I like simple – many of us are very good at over complicating things and in business this can prevent progress. So, a proven simple approach to achieving a winning business strategy is tempting as a concept and the reader wants to benefit from the experience of this author. The narrative that kicks off this book is like a call to arms for changing the status quo of how companies work, tapping into many different applications of the principles that the author imparts. I took to the colloquial and pragmatic tone well, it feels like you are in a consultation with the author.
The stall is set out with a heading about how organisations need to future-proof themselves, long gone is the much used ‘succession planning’ strategy, organisations need to be ready for a future that is speeding towards us at a rapid pace. We are cautioned that we must be fast, innovative, flexible, collaborative and agile. These words sound like good advice, so many organisations throw rhetoric around stating that they are the embodiment of all these things! Is that really the case? In my experience, it is not true and for the HR professional, a challenge also. This book promises some tangible outcomes! Peppered with impactful quotations from the likes of George Bernard Shaw and Bill Gates you feel in good company in the book!

_ _ _ _

Copy the book review word for word, starting with "The stall is" and going on through "in the book!".

**Collected material:**
_ _ _ _

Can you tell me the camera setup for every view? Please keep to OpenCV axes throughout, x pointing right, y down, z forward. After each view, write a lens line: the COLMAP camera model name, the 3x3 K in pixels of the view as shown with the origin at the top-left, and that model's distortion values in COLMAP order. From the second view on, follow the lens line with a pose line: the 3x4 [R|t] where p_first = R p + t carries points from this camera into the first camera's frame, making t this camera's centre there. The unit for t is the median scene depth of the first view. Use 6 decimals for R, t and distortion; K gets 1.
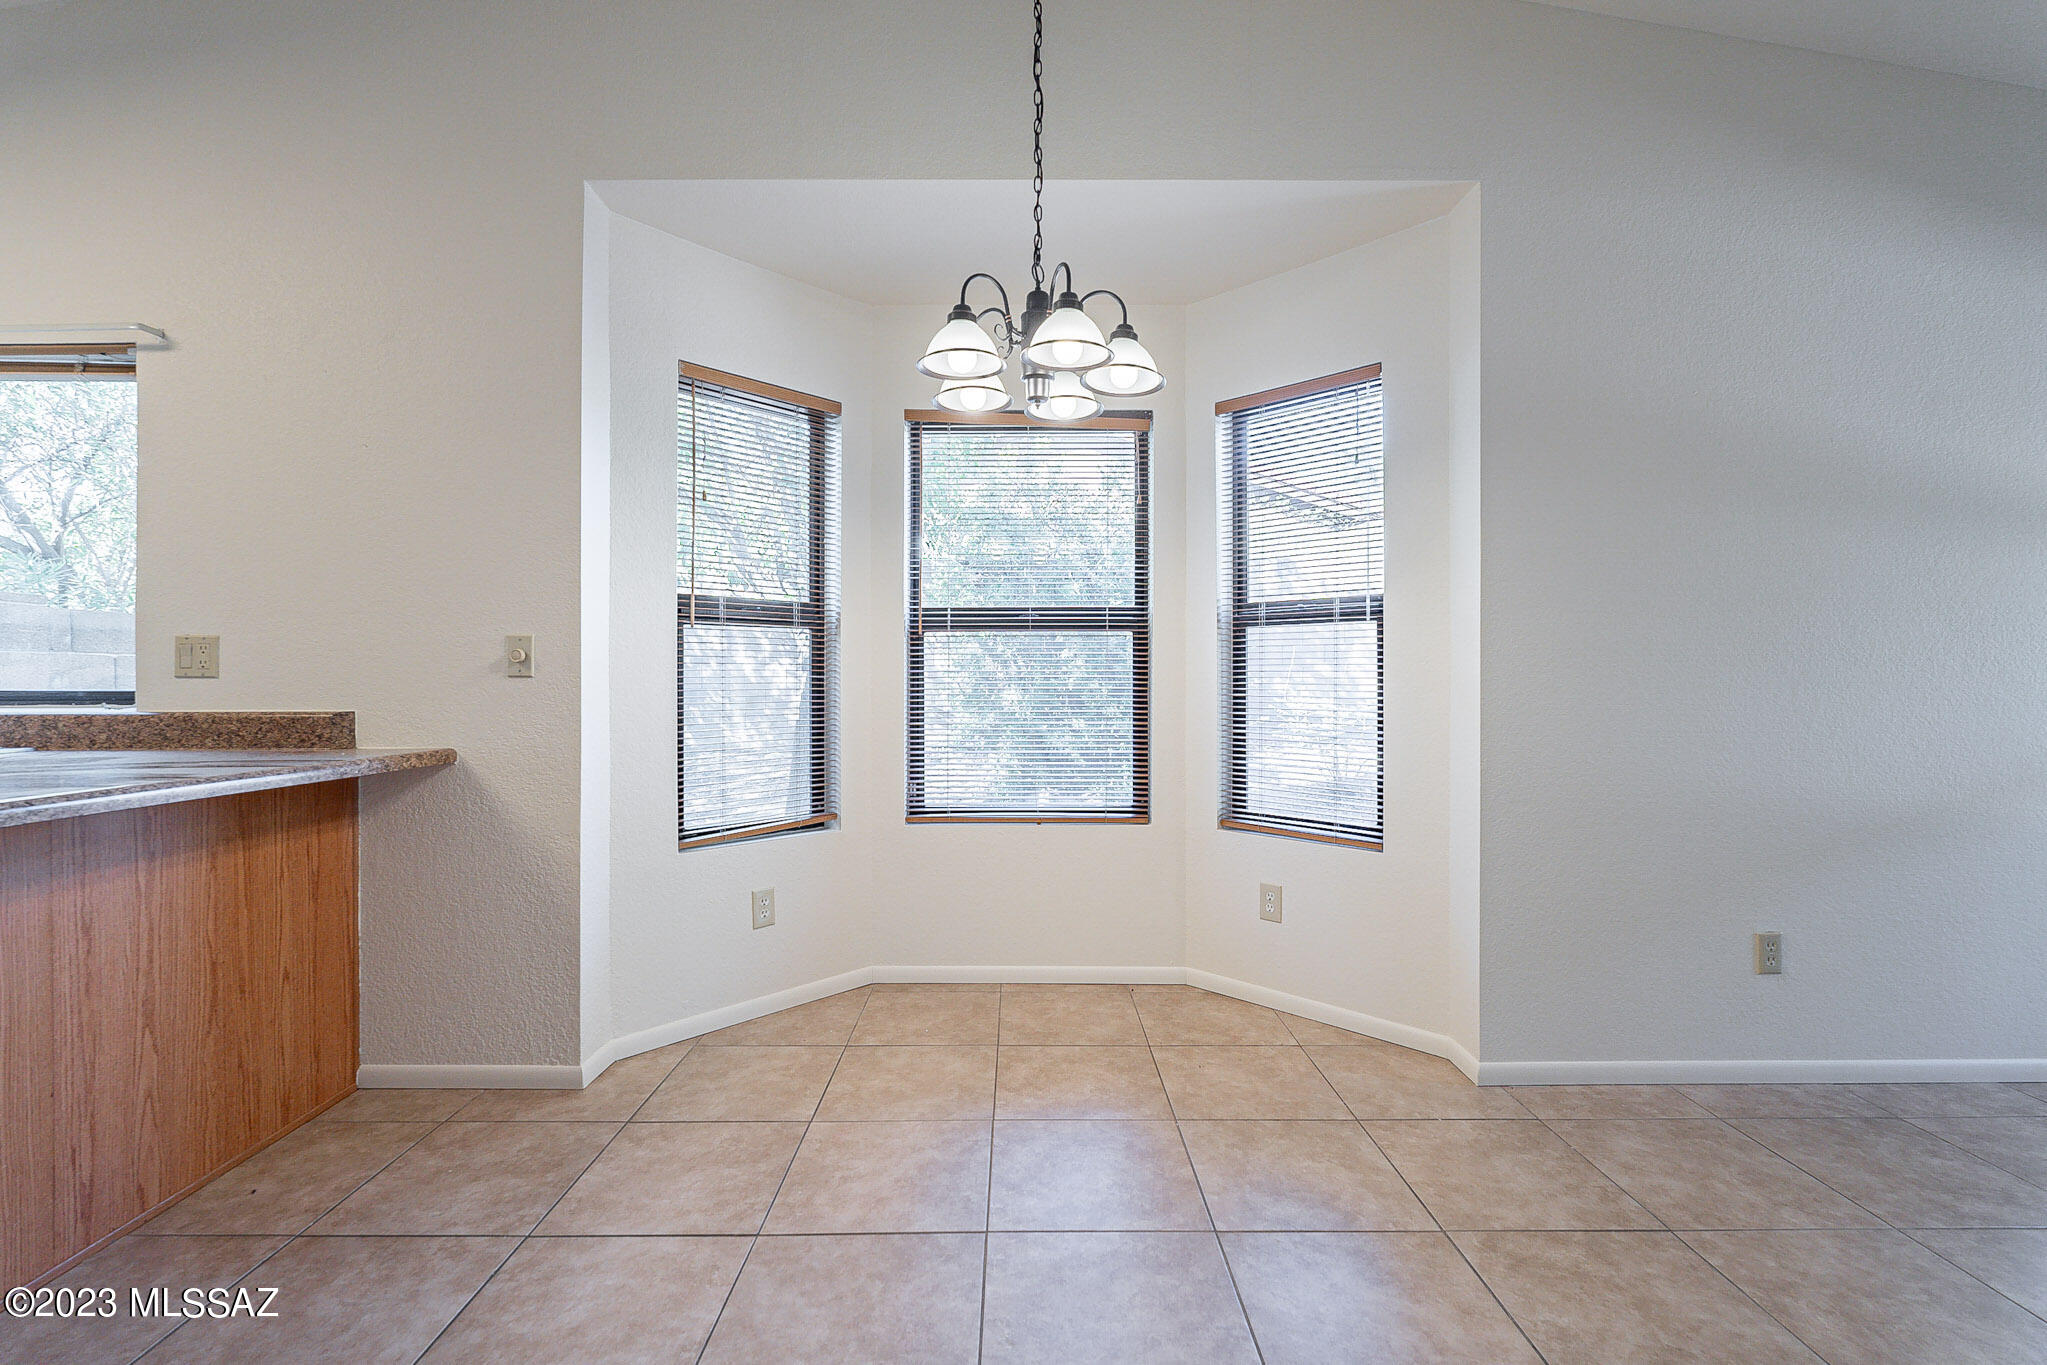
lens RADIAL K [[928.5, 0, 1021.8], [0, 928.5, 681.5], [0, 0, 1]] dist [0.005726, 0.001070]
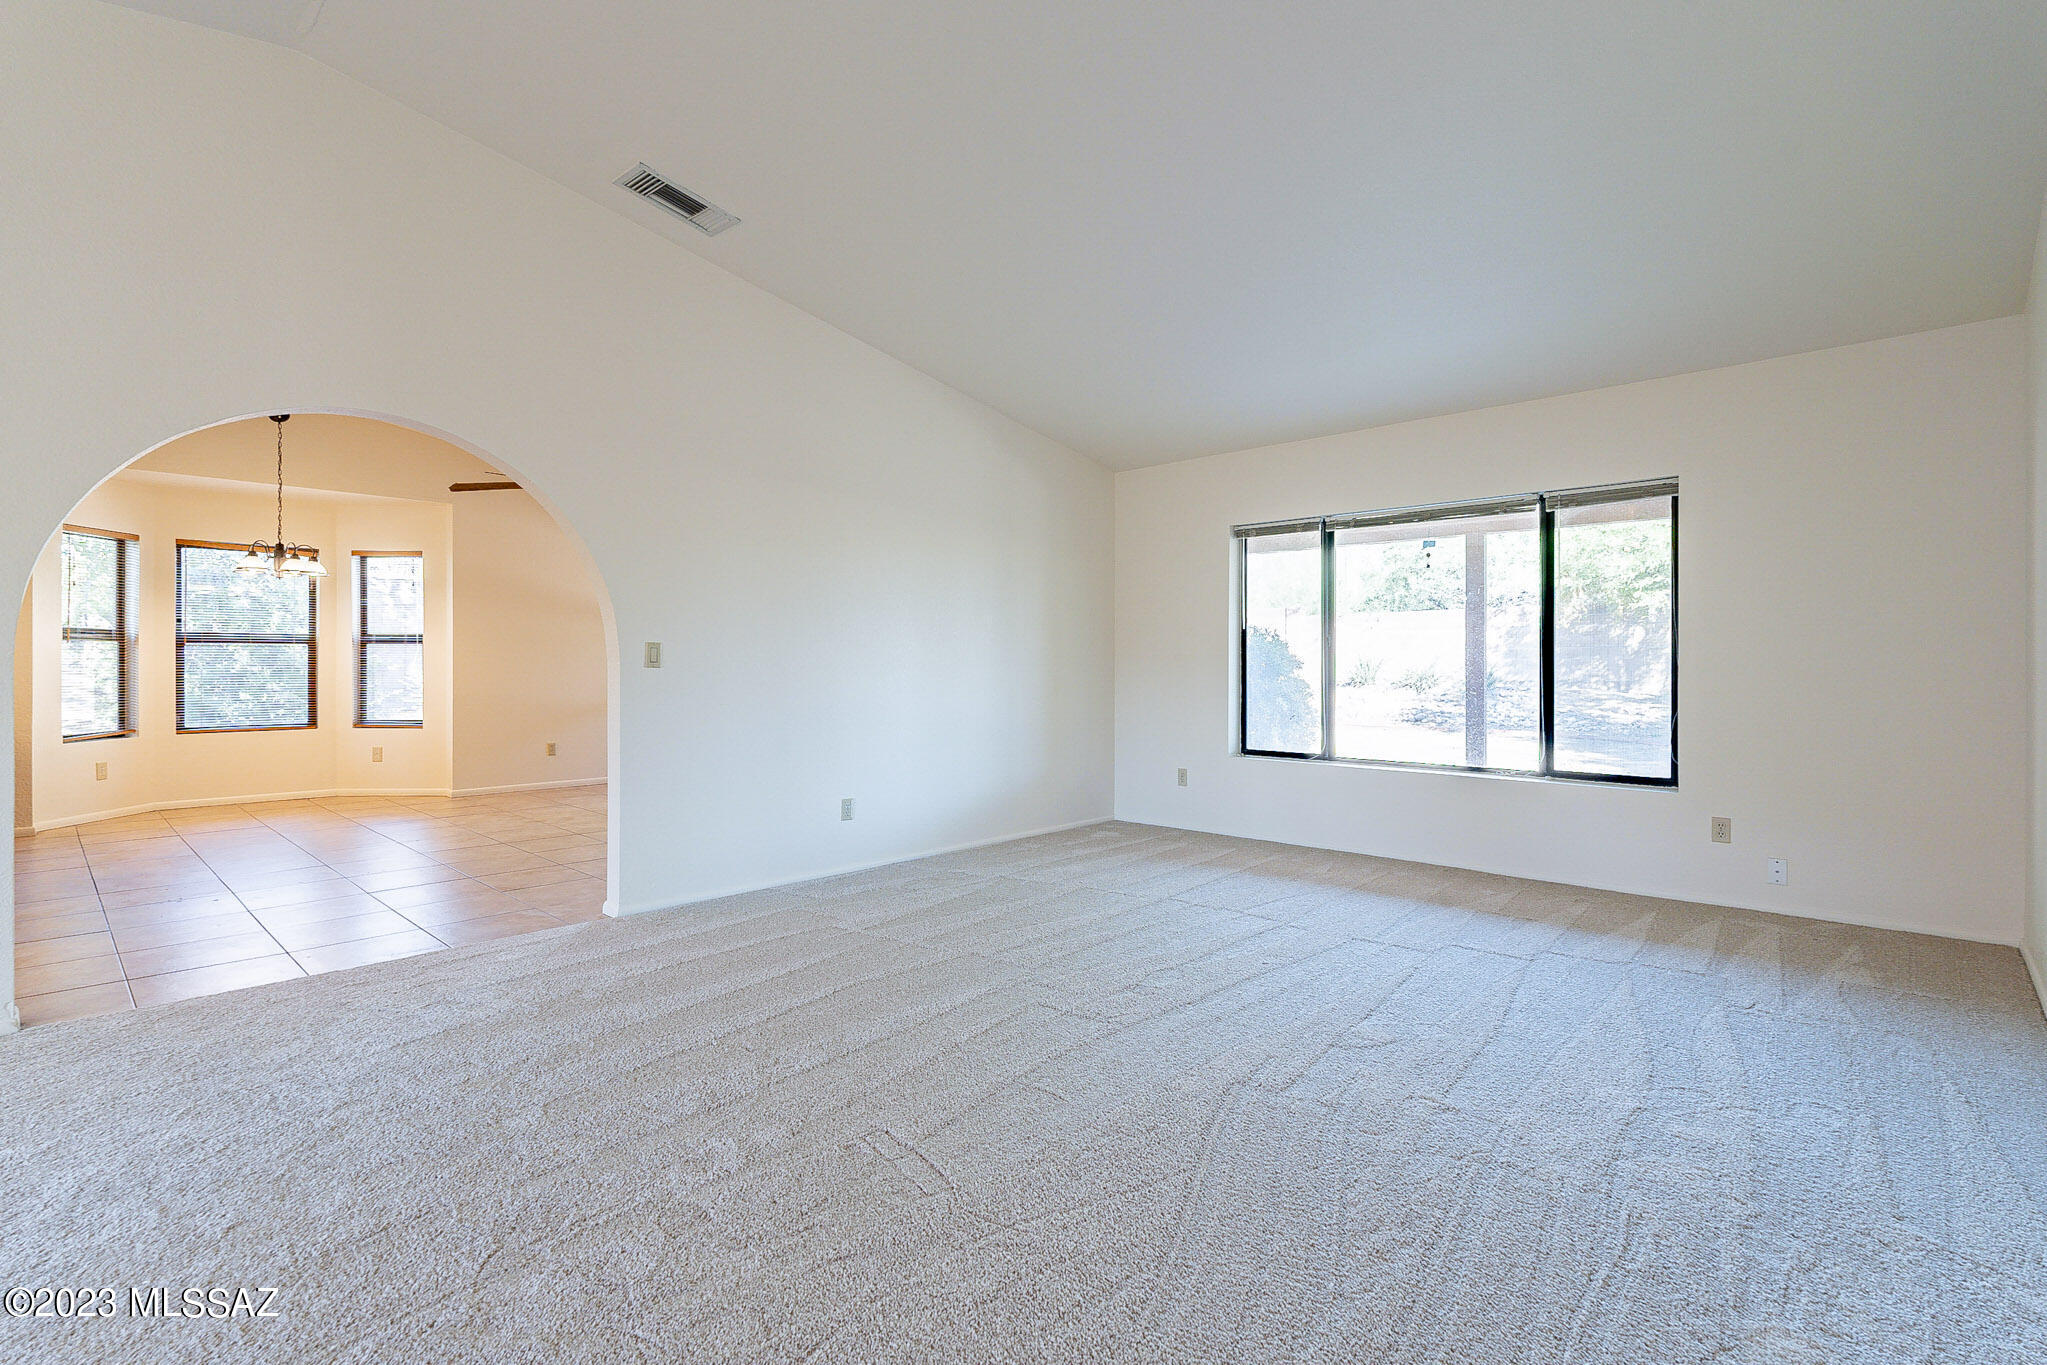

_ _ _ _

**Your solution:**
The stall is set out with a heading about how organisations need to future-proof themselves, long gone is the much used ‘succession planning’ strategy, organisations need to be ready for a future that is speeding towards us at a rapid pace. We are cautioned that we must be fast, innovative, flexible, collaborative and agile. These words sound like good advice, so many organisations throw rhetoric around stating that they are the embodiment of all these things! Is that really the case? In my experience, it is not true and for the HR professional, a challenge also. This book promises some tangible outcomes! Peppered with impactful quotations from the likes of George Bernard Shaw and Bill Gates you feel in good company in the book!